**Objectif visé**
Pour chaque affirmation, indiquez par oui ou par non si elle concorde avec l'extrait fourni, puis citez mot pour mot le passage qui tranche. 1. BMA s'est rendu de son plein gré à la DGSN. 2. La privation de sommeil figure parmi les moyens ayant conduit des accusés à avouer des crimes qu'ils n'ont pas commis. 3. BMA tremble à trois moments dans la vidéo.

**Extrait fourni**

----------

Les journalistes inféodés aux militaires et certains internautes ont contesté que BMA ait parlé sous la contrainte du fait qu’aucune trace visible de torture ou de mauvais traitement n’était visible sur son visage. Déduire que BMA parlait librement à partir de l’absence de traces de tortures physiques sur son visage c’est aller vite en besogne.

Il n’est pas inutile de rappeler d’abord que BMA ne s’est pas rendu librement à la DGSN par soif de se confesser ou de se révéler au public. Il a été déporté de force d’Espagne – où il avait demandé l’asile politique – vers l’Algérie où sévit le régime militaire qu’il avait librement fui. Qu’il ait été manipulé (« mougharar » en « ses » termes dans la vidéo) par l’organisation Rachad quand il était en Europe puis qu’il ait retrouvé son libre arbitre entre les mains de la DGSI est aussi probable que la possibilité de faire passer un chameau par le chas d’une aiguille.

Ensuite les études sur les faux aveux ont recensé un nombre de techniques qui peuvent contraindre un accusé sans pour autant qu’il soit violenté physiquement. La fatigue, le stress et la faim compromettent les capacités cognitives du détenu, et l’absence d’un avocat lui expliquant ses droits, de sournoises fausses insinuations sur les éléments à charge, ainsi qu’un chantage sur la durée de la peine d’emprisonnement peuvent conduire à de faux aveux. La débilitation par l’isolement, par le déficit ou la privation de sommeil, par l’alternation du chaud et du froid, de la lumière et de l’obscurité, et de l’interrogatoire et de l’isolement ont amené bien des accusés à confesser des crimes qu’ils n’ont pas commis. La menace de la torture du détenu est également efficace. Elle se fait par suggestion, par exemple le bruit réel, ou précédemment enregistré, que fait une victime qu’on torture dans une salle adjacente, un abus sexuel (attouchement aux fesses par exemple), ou bien encore par l’exhibition d’objets de torture. Ou pas des menaces verbales explicites. La menace peut aussi cibler la famille du détenu. On sait par exemple que la hirakienne Fatma-Zohra Bouras, interrogée dans le même lieu que BMA au début juin 2021, avait subi des menaces de faire emprisonner sa mère malade et sa sœur, qui avaient par ailleurs été utilisées comme otages pour l’arrêter.[7] Rien d’innovant ici, la DGSI perpétue les « traditions » du DRS dont le chef, le général Médiene, passé à la postérité par la menace de torture qu’il avait lancée à Fouad Boulemia et sa mère.[8] Des organisations de droits de l’homme algérienne et internationales affirment que la torture et les mauvais traitements continuent dans l’« Algérie nouvelle » de Tebboune.[9] Il y a là un nombre de causes possibles qui expliqueraient pourquoi BMA tremble à quatre moments dans la vidéo : aux horodatages 9’16’’, 12’14’’, 20’08’’ et 23’15’’.

----------

Entrées enregistrées
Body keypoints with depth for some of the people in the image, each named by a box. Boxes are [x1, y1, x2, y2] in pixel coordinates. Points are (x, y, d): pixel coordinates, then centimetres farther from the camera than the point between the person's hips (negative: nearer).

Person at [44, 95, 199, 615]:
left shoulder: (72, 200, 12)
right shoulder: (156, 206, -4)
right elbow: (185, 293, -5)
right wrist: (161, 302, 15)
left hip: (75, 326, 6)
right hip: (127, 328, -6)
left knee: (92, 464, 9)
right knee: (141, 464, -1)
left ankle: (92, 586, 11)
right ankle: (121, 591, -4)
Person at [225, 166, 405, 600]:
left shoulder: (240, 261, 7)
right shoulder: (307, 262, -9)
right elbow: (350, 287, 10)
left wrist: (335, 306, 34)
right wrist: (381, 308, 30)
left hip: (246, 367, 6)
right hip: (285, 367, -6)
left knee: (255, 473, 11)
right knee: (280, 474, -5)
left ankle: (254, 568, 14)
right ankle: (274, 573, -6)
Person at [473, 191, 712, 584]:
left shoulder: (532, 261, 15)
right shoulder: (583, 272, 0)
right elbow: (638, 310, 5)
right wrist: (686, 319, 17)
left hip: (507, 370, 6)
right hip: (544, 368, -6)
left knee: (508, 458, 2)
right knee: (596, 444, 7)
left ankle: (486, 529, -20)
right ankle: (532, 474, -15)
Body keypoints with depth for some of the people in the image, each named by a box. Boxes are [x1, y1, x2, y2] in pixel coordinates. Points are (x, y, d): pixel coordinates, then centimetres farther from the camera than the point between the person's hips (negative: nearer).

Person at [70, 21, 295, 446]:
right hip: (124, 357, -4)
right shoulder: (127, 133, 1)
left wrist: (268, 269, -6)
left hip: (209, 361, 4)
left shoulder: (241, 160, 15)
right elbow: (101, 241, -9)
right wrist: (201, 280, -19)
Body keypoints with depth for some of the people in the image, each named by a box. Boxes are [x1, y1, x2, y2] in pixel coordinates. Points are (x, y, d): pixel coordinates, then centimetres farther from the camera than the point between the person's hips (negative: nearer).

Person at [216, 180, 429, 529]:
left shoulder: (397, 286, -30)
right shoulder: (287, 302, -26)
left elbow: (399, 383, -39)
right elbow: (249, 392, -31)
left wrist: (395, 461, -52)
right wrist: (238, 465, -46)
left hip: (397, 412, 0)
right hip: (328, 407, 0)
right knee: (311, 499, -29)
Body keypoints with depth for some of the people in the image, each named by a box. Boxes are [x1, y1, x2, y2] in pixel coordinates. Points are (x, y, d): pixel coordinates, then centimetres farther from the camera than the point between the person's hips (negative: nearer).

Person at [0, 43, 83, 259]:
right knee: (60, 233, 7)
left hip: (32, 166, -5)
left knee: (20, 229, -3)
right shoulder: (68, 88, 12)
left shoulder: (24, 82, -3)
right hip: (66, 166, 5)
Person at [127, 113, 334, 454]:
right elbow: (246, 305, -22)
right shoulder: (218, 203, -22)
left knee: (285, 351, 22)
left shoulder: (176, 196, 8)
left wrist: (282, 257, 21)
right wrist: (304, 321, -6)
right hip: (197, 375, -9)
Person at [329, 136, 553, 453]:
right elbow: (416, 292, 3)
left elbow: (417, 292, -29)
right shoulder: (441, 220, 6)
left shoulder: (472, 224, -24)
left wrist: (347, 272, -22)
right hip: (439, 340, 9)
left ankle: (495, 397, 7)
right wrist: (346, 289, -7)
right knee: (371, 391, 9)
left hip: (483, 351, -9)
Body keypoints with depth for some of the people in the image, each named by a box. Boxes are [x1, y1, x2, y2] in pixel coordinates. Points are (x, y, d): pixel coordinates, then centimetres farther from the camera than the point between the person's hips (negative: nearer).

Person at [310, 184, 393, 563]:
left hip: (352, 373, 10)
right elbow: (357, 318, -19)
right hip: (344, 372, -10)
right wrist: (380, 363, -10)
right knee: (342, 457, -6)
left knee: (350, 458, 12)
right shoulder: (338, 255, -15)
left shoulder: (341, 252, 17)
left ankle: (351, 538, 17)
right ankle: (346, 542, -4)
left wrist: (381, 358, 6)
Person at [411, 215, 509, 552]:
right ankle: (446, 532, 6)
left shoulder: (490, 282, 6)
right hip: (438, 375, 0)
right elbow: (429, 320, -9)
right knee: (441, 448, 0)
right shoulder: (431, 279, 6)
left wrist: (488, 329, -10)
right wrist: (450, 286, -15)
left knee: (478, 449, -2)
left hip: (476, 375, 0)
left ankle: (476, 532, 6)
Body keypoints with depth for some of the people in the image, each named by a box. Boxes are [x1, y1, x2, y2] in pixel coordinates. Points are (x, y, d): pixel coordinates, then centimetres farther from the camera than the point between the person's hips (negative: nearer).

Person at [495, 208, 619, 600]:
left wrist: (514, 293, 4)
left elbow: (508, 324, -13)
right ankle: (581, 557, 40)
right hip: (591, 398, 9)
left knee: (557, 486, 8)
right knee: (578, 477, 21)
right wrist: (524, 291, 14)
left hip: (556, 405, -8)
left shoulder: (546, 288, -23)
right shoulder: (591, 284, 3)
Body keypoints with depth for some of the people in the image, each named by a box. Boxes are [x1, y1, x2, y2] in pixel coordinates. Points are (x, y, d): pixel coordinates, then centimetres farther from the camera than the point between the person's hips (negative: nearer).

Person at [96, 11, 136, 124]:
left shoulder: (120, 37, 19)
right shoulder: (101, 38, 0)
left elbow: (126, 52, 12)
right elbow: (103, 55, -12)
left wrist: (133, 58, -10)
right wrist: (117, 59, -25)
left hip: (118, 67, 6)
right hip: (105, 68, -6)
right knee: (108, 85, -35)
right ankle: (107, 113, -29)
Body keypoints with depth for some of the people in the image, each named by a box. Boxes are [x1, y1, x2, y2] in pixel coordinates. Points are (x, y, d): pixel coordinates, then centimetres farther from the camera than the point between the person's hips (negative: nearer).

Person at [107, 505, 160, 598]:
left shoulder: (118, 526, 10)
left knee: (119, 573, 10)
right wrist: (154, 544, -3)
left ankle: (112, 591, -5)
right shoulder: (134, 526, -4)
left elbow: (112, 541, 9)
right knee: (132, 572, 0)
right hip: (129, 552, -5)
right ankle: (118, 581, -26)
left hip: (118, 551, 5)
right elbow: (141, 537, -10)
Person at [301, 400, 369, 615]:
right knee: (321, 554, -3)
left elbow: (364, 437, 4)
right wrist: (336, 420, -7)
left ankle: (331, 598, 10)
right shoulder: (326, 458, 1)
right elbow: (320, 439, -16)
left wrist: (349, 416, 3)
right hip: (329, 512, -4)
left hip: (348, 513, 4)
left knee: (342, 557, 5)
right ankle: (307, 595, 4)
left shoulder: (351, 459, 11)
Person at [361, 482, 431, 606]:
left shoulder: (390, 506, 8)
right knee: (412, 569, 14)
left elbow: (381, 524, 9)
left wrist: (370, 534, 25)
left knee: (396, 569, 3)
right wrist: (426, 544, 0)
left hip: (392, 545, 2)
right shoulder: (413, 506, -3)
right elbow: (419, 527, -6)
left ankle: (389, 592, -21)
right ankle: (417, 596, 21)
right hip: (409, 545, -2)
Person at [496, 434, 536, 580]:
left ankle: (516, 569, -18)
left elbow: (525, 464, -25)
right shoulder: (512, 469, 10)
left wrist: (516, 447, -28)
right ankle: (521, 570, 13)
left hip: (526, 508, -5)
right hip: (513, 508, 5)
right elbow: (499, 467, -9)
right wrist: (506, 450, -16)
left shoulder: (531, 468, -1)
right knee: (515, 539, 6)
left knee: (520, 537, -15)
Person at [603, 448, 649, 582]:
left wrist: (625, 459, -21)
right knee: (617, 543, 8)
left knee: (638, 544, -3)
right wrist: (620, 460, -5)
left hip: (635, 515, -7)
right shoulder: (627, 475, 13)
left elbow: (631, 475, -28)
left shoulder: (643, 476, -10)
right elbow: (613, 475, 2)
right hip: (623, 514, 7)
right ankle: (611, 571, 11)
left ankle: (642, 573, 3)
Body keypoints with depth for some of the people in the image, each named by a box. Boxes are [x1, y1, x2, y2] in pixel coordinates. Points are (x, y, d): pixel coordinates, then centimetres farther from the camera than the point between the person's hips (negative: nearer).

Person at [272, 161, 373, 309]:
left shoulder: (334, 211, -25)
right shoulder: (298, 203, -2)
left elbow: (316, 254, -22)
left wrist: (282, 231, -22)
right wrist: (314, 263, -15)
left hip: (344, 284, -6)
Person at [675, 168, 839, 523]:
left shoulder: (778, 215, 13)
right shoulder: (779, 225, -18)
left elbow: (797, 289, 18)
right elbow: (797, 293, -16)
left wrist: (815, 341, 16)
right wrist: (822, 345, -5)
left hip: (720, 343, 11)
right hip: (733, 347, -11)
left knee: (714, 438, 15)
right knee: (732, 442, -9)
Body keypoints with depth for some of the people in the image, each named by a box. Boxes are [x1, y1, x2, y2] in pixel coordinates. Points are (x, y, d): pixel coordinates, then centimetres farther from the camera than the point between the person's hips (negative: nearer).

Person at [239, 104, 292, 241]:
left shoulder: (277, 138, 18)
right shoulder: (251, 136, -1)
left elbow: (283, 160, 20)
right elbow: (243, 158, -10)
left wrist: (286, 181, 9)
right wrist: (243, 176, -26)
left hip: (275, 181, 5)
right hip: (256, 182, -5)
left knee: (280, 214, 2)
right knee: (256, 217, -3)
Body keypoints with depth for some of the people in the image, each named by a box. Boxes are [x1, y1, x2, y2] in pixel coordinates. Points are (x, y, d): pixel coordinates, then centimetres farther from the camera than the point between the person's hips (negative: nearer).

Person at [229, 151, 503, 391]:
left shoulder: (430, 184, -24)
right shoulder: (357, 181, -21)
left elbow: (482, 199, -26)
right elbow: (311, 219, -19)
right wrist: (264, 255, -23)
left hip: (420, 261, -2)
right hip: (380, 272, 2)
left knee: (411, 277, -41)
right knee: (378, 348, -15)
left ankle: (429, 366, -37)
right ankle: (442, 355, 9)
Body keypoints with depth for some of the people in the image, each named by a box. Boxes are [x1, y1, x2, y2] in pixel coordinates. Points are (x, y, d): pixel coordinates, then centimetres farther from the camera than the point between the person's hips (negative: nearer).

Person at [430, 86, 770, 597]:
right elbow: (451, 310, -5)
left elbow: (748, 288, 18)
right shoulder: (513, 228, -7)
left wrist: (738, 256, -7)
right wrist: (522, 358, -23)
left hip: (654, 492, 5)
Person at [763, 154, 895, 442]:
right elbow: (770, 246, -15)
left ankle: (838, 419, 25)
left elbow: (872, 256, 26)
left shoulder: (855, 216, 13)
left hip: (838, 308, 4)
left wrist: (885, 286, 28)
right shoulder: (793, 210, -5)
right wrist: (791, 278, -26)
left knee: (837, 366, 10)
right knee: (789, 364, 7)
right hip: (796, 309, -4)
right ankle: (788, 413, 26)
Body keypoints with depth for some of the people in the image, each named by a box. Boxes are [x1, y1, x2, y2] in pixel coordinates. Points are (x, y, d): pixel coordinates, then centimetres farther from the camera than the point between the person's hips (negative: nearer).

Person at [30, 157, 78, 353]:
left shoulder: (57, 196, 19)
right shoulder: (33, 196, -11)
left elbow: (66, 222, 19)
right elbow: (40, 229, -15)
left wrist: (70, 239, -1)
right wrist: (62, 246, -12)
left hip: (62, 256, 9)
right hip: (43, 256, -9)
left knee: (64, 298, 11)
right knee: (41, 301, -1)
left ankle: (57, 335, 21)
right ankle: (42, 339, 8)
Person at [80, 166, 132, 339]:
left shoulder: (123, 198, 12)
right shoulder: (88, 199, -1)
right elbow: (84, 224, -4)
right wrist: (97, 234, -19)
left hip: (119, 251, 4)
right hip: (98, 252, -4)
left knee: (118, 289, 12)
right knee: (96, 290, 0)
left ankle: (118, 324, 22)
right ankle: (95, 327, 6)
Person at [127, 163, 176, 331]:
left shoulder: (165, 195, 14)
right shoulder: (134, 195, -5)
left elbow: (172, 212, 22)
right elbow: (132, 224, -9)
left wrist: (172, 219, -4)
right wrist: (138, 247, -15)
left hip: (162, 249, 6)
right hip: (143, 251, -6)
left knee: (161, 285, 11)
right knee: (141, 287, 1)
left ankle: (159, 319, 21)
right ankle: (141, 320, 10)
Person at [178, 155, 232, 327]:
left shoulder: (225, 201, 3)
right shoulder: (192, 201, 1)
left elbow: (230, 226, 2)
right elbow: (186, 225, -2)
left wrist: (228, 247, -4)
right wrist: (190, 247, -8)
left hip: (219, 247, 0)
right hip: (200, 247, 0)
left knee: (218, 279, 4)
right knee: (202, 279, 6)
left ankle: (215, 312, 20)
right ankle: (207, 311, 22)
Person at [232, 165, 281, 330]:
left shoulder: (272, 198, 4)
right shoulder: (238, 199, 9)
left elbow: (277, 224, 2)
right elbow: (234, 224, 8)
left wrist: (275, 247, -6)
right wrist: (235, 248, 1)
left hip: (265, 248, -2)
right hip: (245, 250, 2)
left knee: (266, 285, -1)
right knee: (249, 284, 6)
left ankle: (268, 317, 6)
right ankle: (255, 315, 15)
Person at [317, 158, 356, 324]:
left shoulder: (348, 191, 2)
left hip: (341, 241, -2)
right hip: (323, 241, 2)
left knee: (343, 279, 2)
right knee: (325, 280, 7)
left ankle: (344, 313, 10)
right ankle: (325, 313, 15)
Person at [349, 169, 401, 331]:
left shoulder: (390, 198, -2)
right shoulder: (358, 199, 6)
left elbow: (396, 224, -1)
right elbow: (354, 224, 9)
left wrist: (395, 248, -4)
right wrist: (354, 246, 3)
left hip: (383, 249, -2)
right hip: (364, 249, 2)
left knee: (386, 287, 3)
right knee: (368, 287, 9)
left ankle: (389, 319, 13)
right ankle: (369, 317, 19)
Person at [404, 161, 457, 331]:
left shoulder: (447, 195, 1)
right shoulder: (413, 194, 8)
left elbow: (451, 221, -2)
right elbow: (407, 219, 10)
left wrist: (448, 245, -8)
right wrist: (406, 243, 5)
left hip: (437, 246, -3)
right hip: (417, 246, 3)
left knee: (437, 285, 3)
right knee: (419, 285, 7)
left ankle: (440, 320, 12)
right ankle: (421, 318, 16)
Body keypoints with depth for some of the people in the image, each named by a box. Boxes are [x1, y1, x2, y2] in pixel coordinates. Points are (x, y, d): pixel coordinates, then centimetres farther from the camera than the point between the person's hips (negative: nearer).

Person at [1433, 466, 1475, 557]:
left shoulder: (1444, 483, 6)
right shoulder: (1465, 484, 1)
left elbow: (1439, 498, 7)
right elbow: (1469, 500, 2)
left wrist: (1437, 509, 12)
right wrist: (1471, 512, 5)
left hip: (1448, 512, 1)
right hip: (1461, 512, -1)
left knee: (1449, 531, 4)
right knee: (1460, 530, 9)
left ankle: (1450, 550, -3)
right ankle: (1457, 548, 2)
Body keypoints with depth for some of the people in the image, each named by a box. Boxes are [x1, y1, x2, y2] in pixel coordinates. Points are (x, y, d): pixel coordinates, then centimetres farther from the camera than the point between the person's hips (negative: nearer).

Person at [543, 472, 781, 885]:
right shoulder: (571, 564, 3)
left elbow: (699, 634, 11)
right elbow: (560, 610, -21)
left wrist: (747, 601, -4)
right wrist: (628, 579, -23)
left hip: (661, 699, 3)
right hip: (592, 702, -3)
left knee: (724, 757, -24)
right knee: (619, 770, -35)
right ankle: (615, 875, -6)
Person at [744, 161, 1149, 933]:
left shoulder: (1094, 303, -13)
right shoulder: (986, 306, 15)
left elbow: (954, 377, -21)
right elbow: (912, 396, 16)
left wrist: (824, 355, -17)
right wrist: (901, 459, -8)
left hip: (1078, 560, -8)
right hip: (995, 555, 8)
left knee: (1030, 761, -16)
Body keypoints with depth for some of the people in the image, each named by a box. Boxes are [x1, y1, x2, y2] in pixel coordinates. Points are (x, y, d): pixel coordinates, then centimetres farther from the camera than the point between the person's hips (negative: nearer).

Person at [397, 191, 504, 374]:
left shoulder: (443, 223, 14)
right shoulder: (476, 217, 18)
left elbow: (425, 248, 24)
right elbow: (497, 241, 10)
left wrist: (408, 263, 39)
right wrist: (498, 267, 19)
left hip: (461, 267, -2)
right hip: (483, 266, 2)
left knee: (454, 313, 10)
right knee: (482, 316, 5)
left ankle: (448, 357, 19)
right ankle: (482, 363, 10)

----------

**Réponse proposée**
1. Non : « BMA ne s’est pas rendu librement à la DGSN ».
2. Oui : « La débilitation par l’isolement, par le déficit ou la privation de sommeil, par l’alternation du chaud et du froid, de la lumière et de l’obscurité, et de l’interrogatoire et de l’isolement ont amené bien des accusés à confesser des crimes qu’ils n’ont pas commis ».
3. Non : « BMA tremble à quatre moments dans la vidéo ».